In the panel van, the man shook his head, glared at the ridiculous car, and revved his engine, speeding out from behind Celia and then through the intersection before the Smart Car made it out.
Straight ahead of Celia, partially glimmering and partially too covered in moss that, Celia noted, really did need to be power washed, the Jamesburg County Courthouse stood. The misshapen domes on either side of the modest, five story courthouse made it look vaguely phallic, which never failed to entertain most anyone who saw the building from this exact angle.
Celia gritted her teeth.
Nothing, not even a penis-shaped building, was going to distract Celia.
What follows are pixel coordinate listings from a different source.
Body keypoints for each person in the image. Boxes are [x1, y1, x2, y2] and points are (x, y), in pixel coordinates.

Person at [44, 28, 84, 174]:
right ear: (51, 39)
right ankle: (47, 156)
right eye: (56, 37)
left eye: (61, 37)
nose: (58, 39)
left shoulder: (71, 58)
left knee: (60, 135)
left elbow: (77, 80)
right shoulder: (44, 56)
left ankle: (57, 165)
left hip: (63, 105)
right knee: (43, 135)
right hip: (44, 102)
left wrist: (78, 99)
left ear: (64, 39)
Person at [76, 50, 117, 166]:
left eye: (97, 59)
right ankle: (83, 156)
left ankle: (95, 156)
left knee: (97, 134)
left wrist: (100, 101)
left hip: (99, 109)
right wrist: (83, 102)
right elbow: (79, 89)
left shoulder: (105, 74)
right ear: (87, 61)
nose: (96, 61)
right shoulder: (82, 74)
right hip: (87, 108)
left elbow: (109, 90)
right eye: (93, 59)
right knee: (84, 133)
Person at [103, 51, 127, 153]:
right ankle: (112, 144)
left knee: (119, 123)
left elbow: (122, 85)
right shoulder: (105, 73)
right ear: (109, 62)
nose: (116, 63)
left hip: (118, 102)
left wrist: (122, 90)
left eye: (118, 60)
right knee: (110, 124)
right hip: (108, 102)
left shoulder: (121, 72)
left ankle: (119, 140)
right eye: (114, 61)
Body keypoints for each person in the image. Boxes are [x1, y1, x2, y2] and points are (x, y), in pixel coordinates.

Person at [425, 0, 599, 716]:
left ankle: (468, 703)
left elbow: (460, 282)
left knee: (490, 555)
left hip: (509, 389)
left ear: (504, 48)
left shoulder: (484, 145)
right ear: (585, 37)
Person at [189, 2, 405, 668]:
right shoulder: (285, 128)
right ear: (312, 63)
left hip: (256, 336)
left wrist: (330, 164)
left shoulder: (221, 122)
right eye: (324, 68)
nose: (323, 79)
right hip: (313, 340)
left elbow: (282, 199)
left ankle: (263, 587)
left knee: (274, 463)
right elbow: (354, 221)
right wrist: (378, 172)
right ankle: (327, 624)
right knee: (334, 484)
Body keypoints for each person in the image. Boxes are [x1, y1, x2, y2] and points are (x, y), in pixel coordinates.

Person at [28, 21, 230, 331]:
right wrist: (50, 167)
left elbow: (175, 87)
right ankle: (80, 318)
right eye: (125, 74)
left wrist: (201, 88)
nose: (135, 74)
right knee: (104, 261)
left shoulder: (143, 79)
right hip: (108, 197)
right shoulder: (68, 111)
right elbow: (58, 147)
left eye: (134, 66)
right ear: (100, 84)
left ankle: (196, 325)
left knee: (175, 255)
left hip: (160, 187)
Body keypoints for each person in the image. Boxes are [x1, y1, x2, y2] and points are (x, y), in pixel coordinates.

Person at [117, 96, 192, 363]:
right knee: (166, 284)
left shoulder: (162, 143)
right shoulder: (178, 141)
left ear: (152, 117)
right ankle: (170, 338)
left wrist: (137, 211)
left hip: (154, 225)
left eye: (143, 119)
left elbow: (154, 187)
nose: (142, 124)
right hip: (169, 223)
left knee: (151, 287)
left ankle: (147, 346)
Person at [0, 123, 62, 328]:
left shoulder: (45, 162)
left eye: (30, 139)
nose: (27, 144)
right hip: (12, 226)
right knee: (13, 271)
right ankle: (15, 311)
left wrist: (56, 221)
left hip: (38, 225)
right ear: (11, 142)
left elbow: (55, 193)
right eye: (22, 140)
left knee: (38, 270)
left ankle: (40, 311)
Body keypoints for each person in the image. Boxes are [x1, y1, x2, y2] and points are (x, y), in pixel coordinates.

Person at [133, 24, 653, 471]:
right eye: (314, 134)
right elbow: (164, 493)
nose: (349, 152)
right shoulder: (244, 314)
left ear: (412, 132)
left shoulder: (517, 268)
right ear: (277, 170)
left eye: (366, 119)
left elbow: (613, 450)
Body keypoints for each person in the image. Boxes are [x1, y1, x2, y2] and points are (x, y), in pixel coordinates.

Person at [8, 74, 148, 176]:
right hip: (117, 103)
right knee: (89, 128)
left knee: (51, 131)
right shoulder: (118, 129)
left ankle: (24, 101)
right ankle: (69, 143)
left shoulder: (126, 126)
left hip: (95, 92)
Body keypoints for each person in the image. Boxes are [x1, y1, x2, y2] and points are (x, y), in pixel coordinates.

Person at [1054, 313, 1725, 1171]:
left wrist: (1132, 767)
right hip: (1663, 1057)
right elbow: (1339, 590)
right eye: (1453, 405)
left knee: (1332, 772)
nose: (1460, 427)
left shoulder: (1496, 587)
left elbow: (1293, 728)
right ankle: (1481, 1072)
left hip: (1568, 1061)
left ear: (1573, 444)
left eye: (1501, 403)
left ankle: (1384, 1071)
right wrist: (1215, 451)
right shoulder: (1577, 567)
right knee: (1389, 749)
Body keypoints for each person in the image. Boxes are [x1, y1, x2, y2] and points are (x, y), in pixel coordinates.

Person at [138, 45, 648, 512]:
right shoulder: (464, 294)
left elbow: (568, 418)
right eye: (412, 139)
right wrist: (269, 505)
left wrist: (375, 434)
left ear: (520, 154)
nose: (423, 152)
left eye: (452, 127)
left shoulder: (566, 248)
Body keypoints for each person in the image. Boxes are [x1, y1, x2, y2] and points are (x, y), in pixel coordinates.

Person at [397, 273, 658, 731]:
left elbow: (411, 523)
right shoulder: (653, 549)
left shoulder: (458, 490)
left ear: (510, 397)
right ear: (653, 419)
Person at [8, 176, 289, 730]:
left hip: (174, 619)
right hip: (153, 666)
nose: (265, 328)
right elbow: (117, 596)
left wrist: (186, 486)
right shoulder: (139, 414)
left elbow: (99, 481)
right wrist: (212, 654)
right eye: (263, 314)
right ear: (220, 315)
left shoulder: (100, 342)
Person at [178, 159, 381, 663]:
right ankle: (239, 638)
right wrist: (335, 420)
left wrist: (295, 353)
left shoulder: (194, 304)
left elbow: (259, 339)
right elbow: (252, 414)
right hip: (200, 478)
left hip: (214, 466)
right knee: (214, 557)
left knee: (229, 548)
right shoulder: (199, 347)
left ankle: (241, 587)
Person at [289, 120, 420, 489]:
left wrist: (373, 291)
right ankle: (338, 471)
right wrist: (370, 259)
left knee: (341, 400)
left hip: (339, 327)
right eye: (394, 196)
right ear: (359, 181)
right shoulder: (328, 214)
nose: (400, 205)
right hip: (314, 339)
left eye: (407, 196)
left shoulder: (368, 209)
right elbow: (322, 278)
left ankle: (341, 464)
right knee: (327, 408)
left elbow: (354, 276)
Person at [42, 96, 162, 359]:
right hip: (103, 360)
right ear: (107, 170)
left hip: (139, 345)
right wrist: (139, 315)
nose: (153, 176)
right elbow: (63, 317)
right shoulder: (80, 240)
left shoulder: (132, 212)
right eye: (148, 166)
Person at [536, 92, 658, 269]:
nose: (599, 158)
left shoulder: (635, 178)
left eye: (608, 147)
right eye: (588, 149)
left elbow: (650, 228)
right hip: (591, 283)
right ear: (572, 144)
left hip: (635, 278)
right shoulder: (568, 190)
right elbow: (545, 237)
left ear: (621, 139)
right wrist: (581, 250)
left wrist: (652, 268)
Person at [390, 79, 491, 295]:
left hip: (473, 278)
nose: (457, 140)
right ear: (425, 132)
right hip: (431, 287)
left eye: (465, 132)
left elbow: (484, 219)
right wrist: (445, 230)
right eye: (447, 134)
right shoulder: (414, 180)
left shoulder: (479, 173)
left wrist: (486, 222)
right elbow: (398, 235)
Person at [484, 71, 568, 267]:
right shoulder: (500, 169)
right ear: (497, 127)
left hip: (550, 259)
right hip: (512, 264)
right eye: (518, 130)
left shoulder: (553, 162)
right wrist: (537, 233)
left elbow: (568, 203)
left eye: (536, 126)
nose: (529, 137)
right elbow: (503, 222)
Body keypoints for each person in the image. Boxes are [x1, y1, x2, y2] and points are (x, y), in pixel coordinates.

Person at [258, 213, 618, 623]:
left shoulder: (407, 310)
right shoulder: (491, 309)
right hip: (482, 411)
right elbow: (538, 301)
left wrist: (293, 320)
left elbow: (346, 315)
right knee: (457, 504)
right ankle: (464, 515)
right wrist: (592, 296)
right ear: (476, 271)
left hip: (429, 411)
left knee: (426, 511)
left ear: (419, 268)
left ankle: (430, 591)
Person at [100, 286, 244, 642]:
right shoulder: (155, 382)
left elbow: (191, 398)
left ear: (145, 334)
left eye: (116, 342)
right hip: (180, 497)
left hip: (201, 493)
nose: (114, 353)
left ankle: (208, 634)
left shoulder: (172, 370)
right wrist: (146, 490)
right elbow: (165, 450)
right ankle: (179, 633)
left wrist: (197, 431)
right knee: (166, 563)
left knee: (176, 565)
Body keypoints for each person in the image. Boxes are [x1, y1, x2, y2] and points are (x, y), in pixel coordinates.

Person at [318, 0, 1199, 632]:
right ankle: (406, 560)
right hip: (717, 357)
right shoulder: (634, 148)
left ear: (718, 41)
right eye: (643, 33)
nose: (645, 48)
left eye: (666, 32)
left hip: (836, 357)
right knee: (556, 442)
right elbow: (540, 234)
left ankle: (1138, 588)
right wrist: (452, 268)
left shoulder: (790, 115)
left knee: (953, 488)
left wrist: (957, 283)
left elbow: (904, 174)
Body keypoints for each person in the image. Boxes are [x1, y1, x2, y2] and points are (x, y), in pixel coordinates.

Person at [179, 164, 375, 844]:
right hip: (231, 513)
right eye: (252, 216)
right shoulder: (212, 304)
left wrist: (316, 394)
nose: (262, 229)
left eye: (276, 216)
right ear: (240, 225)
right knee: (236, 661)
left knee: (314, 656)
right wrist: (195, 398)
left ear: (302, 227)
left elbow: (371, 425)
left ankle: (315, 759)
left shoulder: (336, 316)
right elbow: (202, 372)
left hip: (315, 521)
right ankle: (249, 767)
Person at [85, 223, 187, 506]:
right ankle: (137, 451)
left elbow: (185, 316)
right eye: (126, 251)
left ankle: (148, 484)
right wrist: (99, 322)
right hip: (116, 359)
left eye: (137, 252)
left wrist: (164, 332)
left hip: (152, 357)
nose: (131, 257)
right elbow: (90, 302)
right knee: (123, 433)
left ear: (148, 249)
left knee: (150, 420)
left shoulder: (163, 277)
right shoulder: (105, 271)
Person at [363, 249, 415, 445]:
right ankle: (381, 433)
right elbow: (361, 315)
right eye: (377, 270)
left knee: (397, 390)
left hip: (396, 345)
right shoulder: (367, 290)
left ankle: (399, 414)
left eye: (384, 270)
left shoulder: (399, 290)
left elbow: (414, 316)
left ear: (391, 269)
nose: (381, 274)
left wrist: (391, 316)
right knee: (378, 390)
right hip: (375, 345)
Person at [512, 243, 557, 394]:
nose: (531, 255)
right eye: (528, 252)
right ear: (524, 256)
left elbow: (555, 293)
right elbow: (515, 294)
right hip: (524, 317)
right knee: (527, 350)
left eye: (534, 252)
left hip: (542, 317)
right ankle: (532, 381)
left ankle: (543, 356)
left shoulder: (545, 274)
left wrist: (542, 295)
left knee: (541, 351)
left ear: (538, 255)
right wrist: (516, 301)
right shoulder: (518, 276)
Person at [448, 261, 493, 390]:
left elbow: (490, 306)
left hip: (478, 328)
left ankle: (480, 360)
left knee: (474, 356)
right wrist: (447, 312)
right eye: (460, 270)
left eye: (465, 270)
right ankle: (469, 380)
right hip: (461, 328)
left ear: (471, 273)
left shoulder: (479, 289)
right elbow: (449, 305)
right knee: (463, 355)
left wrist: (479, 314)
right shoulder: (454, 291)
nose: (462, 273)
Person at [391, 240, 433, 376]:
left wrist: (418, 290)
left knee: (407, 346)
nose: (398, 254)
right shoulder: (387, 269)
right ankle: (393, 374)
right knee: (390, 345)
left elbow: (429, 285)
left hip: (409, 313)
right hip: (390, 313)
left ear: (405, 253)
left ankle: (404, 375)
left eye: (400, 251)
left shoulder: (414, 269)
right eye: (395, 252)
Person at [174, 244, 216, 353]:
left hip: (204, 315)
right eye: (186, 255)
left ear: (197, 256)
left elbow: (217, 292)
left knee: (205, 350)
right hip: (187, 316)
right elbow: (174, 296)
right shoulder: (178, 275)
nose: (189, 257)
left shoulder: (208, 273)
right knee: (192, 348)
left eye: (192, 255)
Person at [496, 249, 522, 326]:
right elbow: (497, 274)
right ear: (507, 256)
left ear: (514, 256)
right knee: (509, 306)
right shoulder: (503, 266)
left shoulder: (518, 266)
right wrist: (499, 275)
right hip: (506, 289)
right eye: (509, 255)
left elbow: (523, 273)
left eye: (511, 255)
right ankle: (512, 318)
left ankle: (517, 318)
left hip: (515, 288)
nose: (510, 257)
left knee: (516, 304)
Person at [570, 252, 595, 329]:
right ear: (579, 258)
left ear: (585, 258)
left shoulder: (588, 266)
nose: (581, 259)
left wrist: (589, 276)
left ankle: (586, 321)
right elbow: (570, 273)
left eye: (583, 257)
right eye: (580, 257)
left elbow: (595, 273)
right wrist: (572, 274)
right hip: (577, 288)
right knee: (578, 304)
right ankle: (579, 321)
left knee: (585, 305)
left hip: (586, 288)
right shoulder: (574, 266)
There’s no escaping destiny. No escaping fate.
Celia was going to court.
-14-
“Once, just one time, I want to hold Complainer’s Court without having to throw a lectern at anyone’s head.”
-Erik Danniken
“Oh my God!” Erik stood up behind the lectern where he had a stack of papers six inches high, and slammed his hand on the desk beside him. “Calm down! Calm the hell down! Every single one of you yapping idiots, calm down!”
By the end of it, Erik was red in the face, Izzy was silently chuckling to herself, and the entire Complainer’s Court audience was staring at him open-mouthed.
Complainer’s Court – the weekly test of patience that Erik was convinced existed only because he had been such an asshole when he was in his twenties that he needed to suffer karmic reprisal – was every Friday. The official name for the weekly gathering was Community Outreach Discussion, but Complainer’s Court was a lot more apt.